L’équipe technique mauricienne, dirigée par le secrétaire financier Dev Manraj et soutenue par le ministre des Services financiers, de la Bonne gouvernance et des Réformes institutionnelles Roshi Bhadain, a réussi un véritable tour de force pour conclure les négociations, soutient un communiqué diffusé par le ministère des Finances hier après-midi. « Il s’agit là d’un développement extrêmement important pour les deux pays. Les aspects litigieux du DTAA ont pendant longtemps affecté les relations économiques et politiques entre l’Inde et Maurice. L’aboutissement positif de ces négociations ouvre une nouvelle ère de coopération entre les deux pays amis, après des années de contentieux. Plusieurs tentatives pour trouver un accord sur le traité s’étaient avérées vaines », note le communiqué du ministère des Finances.

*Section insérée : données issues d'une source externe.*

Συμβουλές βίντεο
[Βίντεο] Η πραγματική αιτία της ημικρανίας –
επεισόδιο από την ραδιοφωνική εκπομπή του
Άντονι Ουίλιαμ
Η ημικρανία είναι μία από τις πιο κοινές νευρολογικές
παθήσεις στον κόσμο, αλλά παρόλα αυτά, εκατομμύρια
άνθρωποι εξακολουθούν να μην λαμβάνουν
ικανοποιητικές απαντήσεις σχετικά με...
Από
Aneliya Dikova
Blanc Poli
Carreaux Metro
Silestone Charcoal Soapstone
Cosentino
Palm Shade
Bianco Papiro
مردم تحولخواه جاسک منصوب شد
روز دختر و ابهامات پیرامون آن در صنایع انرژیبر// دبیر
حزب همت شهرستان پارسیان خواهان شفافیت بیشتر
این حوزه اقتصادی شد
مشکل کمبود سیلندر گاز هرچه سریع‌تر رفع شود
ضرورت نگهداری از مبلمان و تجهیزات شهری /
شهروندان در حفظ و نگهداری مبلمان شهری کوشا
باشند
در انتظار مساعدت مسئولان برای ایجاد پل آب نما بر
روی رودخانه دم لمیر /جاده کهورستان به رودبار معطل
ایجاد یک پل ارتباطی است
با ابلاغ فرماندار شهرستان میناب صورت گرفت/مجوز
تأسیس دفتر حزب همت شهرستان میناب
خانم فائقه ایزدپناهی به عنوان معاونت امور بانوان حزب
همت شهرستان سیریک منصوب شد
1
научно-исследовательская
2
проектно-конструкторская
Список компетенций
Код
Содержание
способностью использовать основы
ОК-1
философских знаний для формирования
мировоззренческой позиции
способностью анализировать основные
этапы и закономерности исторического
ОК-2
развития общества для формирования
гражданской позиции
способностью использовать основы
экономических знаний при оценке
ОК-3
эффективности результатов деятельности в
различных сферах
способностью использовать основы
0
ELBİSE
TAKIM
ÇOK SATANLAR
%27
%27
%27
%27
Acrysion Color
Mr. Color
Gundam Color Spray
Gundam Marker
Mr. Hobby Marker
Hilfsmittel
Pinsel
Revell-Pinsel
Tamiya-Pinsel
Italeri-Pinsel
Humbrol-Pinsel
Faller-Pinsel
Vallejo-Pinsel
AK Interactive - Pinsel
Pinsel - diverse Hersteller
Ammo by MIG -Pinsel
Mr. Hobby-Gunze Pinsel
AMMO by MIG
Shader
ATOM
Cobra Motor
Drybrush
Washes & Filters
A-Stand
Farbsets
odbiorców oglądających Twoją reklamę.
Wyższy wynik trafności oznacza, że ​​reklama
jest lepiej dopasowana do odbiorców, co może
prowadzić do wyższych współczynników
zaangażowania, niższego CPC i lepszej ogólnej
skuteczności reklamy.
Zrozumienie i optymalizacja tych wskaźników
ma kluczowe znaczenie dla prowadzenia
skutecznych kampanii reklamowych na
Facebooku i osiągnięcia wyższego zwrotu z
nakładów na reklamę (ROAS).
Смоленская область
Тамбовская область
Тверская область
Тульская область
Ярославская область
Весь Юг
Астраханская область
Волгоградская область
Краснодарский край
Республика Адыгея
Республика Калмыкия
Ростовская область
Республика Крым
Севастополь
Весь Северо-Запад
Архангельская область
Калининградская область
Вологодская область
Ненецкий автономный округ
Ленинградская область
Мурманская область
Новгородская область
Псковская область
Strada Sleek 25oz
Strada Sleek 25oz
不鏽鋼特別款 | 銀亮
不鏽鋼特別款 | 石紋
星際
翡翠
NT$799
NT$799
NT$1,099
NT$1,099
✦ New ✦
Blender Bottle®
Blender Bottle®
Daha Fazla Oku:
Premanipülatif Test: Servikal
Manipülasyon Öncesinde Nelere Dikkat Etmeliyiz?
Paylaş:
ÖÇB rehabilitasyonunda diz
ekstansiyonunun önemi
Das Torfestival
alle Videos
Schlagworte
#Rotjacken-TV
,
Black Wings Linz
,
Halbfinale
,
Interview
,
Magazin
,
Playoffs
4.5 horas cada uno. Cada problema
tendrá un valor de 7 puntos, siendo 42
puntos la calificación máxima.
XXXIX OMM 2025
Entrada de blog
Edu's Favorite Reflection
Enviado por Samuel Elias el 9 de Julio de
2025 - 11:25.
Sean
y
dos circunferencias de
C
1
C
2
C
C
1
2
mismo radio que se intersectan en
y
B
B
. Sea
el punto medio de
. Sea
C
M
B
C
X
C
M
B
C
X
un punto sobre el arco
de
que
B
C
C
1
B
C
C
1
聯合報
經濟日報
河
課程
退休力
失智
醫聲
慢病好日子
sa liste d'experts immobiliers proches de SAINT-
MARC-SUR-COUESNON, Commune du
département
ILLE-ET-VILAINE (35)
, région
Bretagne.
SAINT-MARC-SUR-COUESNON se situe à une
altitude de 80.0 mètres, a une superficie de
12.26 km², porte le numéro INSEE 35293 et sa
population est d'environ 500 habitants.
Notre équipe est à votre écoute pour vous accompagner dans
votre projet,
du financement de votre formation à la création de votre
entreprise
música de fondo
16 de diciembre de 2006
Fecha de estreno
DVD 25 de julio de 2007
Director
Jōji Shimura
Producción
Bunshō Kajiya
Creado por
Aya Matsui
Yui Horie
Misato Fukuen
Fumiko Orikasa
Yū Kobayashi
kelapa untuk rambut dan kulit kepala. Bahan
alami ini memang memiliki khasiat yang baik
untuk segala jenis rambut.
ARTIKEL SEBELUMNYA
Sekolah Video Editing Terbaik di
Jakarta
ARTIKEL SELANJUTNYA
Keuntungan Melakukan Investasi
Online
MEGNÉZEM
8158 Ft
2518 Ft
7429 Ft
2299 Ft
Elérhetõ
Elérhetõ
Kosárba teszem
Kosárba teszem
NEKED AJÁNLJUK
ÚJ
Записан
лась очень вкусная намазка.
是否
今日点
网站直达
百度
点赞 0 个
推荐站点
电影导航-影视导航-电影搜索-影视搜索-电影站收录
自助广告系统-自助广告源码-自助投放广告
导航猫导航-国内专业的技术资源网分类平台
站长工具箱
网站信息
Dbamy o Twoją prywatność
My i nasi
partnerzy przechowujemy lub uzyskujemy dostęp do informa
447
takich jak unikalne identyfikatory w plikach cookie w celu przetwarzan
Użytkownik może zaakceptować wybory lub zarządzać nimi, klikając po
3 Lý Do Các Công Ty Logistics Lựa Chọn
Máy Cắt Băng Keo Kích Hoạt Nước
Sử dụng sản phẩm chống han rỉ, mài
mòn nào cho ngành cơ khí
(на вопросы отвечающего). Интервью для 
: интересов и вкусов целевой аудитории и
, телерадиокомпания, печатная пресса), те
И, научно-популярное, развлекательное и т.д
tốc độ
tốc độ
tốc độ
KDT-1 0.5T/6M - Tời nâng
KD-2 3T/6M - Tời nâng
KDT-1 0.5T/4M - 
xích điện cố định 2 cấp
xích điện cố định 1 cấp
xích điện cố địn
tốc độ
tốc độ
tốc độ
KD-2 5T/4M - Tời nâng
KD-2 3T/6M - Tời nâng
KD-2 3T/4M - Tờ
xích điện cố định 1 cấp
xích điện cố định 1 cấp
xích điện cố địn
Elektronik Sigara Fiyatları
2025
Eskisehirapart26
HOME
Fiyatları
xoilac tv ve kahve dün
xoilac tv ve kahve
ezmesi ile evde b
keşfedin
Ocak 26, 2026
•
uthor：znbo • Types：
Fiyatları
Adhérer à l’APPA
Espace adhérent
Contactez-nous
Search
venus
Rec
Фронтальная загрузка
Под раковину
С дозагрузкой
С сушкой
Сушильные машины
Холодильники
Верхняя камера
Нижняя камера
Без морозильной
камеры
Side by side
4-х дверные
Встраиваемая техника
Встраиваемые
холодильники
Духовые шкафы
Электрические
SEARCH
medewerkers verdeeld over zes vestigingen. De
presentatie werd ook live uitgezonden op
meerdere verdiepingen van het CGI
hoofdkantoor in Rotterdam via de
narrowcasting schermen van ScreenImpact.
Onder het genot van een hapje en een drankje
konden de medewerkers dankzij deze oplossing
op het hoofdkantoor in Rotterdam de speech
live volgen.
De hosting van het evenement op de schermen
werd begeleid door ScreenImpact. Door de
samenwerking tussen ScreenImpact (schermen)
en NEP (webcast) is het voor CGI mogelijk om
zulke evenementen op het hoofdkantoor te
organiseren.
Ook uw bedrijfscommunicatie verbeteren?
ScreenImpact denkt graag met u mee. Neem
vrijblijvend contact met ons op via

« Je tiens à exprimer toute notre gratitude envers le Premier ministre indien, M. Narendra Modi, pour son engagement déclaré à l’effet que l’Inde ne fera rien qui puisse porter préjudice aux intérêts de Maurice dans le cadre des négociations sur le traité. Cet engagement a beaucoup contribué à faire avancer les discussions » a déclaré, pour sa part, le ministre des Finances et du Développement économique, Vishnu Lutchmeenaraidoo.
M. Lutchmeenaraidoo avait eu des discussions avec son homologue indien, Arun Jaitley, au sujet du DTAA le 16 juin dernier à New Delhi. Les progrès réalisés lors des pourparlers au niveau politique ont servi de base aux négociations techniques.
L’accord paraphé par la mission technique (Joint Working Group) sur le traité devra maintenant être entériné par les ministres des Finances des deux pays.
L’aboutissement des négociations sur le traité met un terme à plusieurs années d’incertitude dans le secteur financier mauricien. Ce dénouement permettra aux échanges entre nos deux pays de se dérouler dans la sérénité. Le traité fiscal peut dorénavant assurer plus de clarté et de prévisibilité aux investisseurs étrangers.